Stéphane Bancel, the CEO of diagnostics company BioMérieux, agreed that interpretation of sequence data would be a major hurdle. He said there are three key factors that will be necessary to bring sequencing to the clinic: automated sample prep, the sequencing platform itself, and the data analysis. And the data analysis is "the piece that I'm worried about," he said. "I believe this is the biggest challenge."
In fact, Bancel said the complexity of the analysis was the main driver behind the recently formed partnership between BioMérieux and Knome, which provides sequencing interpretation services (IS 4/27/2010). The software will not only have to be accurate, said Bancel, but it will have to be simple to use in order to bring it to the clinical setting.
Another challenge in analyzing the data, said Stanford's Ashley, is in determining disease risk when a patient has multiple variants associated with the same disease, some of which enhance risk and some of which lower risk. "There isn't really a way of putting together SNPs that allows a reasonable estimate of risk," he said. In the study, the authors ranked SNPs by which ones had the greatest effect and attempted to give a likelihood risk ratio for the associated disease, but, noted Ashley, the combination of SNPs could produce a different effect than each SNP individually.
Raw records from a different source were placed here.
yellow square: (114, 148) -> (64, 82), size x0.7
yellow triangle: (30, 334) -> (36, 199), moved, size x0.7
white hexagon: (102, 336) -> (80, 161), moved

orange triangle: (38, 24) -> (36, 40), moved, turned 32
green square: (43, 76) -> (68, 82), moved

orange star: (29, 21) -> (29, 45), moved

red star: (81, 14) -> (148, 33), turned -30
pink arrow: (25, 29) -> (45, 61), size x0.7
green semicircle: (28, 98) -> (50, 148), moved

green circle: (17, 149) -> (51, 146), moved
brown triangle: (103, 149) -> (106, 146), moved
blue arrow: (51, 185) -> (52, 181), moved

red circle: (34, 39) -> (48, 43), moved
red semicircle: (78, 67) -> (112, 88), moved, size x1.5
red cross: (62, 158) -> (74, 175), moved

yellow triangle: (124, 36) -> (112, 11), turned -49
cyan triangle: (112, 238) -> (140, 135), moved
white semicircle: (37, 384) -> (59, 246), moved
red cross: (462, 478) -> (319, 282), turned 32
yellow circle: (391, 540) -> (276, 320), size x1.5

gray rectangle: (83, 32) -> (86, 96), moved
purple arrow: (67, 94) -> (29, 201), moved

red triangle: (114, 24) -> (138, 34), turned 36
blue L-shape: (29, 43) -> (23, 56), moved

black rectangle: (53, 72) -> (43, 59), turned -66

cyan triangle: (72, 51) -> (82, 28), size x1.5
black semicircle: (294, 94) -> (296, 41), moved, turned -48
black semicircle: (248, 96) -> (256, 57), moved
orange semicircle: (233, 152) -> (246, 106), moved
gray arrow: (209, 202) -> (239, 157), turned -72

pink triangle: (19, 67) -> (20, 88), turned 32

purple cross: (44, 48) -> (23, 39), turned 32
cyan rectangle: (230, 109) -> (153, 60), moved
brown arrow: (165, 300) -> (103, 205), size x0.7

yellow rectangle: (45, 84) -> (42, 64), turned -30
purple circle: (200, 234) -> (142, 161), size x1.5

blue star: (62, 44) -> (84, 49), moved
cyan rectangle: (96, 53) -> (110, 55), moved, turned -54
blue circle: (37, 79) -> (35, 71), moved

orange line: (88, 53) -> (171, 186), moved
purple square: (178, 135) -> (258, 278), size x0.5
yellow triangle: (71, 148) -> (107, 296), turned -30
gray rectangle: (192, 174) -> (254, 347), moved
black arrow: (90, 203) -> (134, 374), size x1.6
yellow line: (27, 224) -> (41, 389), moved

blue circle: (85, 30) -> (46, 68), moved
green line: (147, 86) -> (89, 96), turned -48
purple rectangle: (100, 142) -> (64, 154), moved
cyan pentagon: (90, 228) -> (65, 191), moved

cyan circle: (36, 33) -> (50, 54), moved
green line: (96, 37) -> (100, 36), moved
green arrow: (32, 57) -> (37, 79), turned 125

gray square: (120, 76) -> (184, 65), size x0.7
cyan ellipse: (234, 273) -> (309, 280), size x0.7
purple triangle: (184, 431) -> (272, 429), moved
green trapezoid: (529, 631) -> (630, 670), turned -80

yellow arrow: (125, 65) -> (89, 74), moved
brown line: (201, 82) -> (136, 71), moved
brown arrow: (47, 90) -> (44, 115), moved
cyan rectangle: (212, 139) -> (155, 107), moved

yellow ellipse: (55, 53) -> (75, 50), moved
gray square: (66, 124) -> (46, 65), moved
Bancel agreed: "There are still too many interactions between genes that we don’t understand yet."
Despite the challenges, Bancel said he remains optimistic. Other researchers thought that whole-genome sequence data would have its first clinical applications in determining drug response rather than disease risk.
"I think drug prescribing will take advantage of whole-genome sequencing within five years," said Stanford's Altman. "I think disease risk estimation and reporting is farther away for many reasons, and may be 10 years away from routine use."
He added that improved databases would help facilitate these applications. He said the PharmGKB database, a project for which he is the principal investigator, is attempting to "store all known relationships between human genetic variation and drug response."
Hegde added that creating more phenotype-driven gene panels will help find genes and variants that have clear associations with disease. However, she said, there are also genes that influence disease susceptibility but don't have a direct association, as well as many variants with no clinical significance at all, and variants and mutations that researchers have yet to discover.
"Before we say, sequencing costs have come down, [let's] sequence everyone, there has to be a realistic approach to doing this," she said.